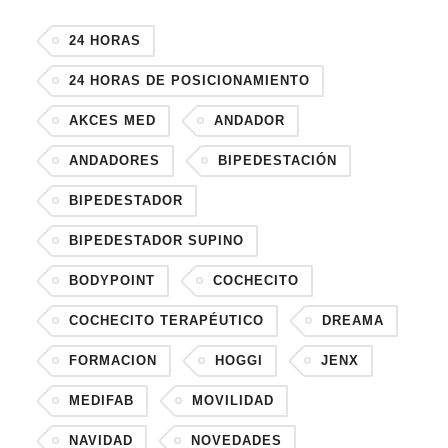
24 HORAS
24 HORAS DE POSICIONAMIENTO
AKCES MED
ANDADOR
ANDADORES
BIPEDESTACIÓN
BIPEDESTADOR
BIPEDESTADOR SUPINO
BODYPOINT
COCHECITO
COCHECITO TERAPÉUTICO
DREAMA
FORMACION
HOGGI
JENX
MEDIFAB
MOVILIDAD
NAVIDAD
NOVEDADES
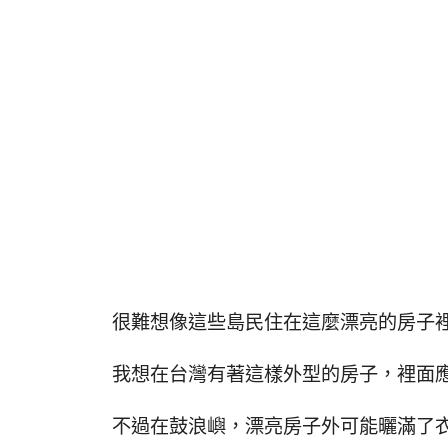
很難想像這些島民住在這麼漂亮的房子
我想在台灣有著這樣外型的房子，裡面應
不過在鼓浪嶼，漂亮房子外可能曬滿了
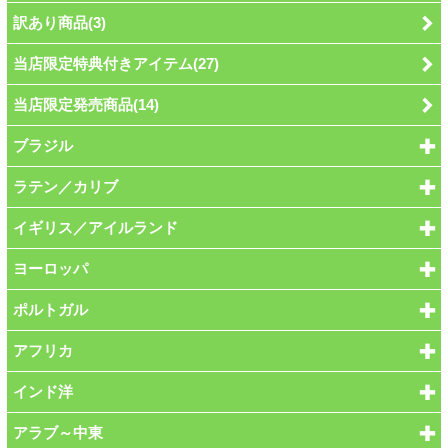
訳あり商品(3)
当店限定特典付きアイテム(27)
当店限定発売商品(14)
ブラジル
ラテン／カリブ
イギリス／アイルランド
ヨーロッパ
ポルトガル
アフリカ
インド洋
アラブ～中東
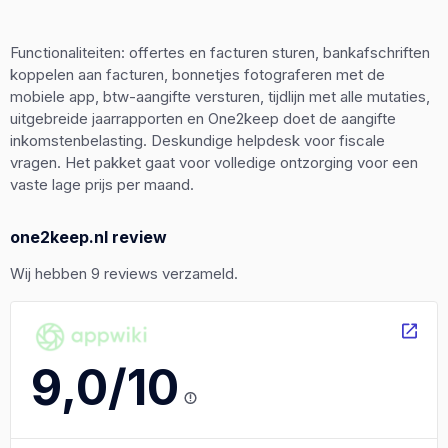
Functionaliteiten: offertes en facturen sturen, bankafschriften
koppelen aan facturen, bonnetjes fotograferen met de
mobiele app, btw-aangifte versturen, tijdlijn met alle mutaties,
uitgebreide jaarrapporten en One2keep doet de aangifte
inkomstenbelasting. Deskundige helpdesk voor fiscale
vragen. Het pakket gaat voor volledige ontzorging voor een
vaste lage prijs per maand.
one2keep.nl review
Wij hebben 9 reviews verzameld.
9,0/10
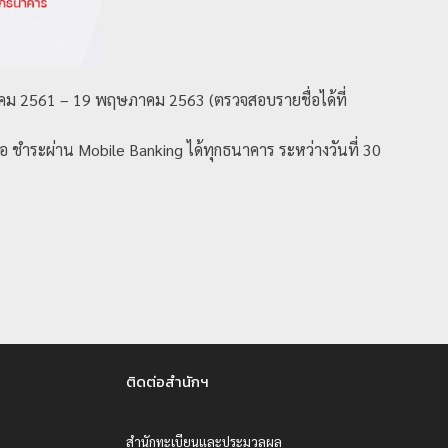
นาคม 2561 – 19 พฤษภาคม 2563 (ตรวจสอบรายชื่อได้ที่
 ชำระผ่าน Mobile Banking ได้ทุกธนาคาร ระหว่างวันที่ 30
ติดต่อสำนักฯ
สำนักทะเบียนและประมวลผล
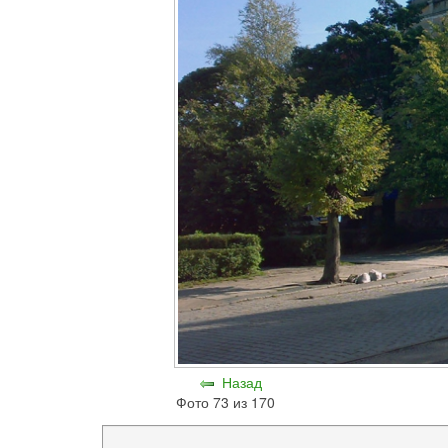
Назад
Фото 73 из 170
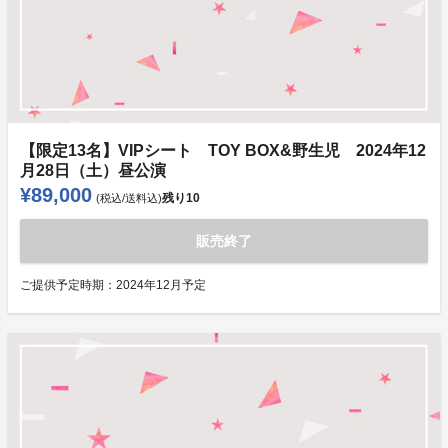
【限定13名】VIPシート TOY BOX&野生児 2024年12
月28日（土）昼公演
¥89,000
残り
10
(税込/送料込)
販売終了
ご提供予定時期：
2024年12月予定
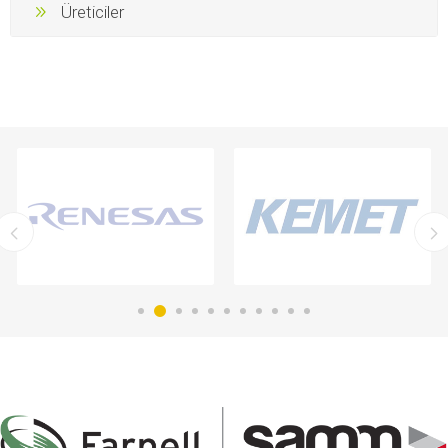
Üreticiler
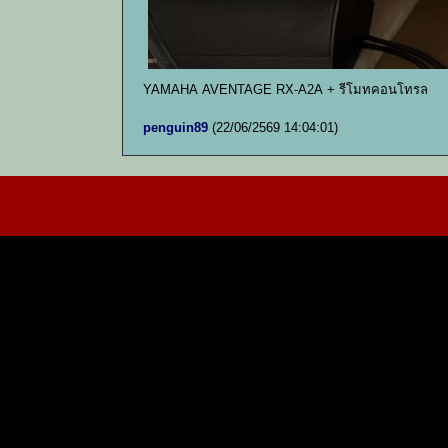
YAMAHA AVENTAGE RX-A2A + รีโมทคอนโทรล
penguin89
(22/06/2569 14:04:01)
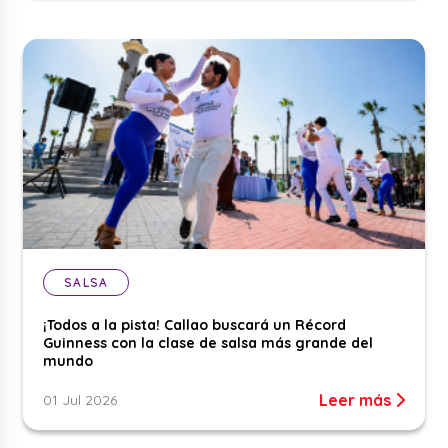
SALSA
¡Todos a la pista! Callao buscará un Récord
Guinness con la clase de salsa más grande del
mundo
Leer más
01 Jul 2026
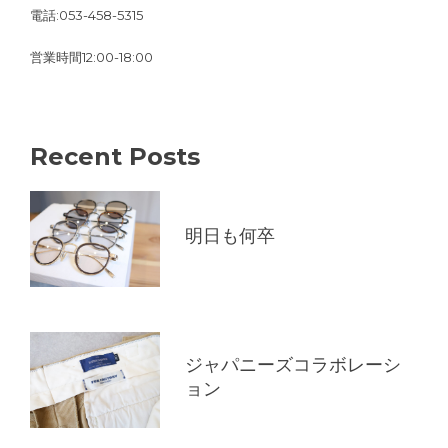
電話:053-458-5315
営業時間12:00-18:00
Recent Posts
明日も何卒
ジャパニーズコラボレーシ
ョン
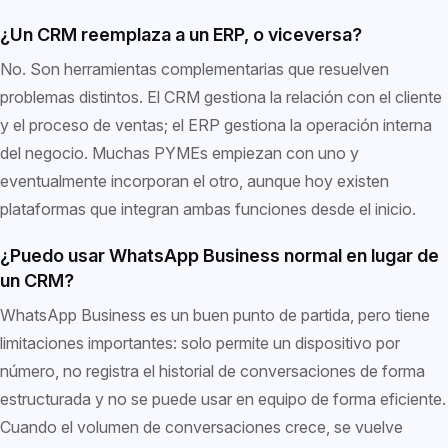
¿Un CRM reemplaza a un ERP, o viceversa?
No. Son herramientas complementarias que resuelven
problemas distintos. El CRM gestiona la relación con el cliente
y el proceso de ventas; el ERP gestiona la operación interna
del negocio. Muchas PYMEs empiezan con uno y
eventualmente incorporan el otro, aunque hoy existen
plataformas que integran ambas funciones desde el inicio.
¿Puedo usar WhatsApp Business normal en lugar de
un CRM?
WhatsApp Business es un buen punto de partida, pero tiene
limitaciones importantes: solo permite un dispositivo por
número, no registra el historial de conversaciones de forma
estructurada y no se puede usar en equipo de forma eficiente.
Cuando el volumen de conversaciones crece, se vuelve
-- -- --
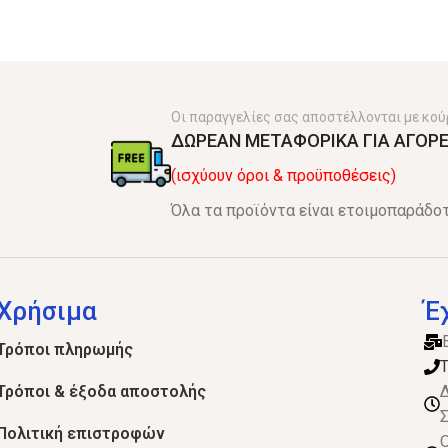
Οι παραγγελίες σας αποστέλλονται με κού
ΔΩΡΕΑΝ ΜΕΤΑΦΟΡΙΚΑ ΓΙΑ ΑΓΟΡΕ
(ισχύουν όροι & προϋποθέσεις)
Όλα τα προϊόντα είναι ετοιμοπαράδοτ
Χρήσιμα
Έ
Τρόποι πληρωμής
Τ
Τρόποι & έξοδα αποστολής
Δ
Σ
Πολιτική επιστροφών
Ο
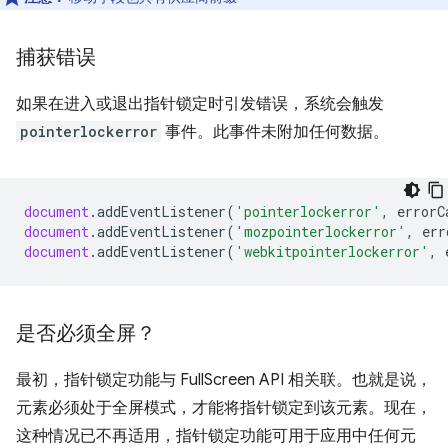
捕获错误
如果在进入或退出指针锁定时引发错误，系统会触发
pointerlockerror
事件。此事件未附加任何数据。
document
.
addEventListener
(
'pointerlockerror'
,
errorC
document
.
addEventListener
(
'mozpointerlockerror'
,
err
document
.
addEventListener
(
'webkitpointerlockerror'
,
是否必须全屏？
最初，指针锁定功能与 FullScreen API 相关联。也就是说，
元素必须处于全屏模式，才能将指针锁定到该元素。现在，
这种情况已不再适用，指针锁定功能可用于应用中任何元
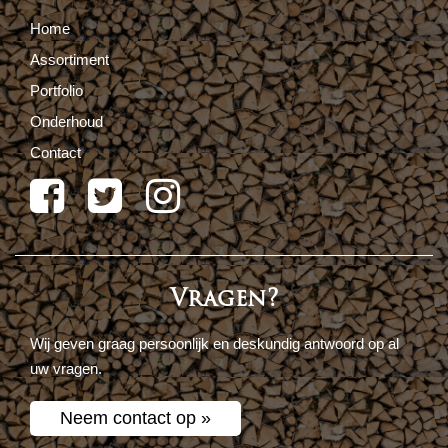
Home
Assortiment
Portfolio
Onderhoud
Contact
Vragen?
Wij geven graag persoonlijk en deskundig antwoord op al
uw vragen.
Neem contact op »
-- -- --
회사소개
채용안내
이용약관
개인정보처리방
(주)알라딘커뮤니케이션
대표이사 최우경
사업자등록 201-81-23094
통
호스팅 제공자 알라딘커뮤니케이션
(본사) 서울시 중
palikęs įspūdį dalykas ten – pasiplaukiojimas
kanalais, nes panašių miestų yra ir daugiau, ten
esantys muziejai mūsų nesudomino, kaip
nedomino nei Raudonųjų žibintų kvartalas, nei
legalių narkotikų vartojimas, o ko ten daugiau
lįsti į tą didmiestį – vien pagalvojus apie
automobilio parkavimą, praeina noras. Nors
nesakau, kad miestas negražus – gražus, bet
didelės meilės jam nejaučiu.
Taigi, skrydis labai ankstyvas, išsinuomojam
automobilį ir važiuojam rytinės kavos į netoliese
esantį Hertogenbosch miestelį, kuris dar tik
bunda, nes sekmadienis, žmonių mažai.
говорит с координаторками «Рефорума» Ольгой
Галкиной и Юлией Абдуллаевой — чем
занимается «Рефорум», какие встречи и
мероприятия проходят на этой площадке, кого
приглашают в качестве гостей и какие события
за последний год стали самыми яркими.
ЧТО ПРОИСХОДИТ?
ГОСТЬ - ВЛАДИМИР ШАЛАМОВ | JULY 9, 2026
-- -- --
(What you have to do) Locate every line in the listing above that contains the word "facturen" and copy each of those lines.

(Exercise result)
Functionaliteiten: offertes en facturen sturen, bankafschriften
koppelen aan facturen, bonnetjes fotograferen met de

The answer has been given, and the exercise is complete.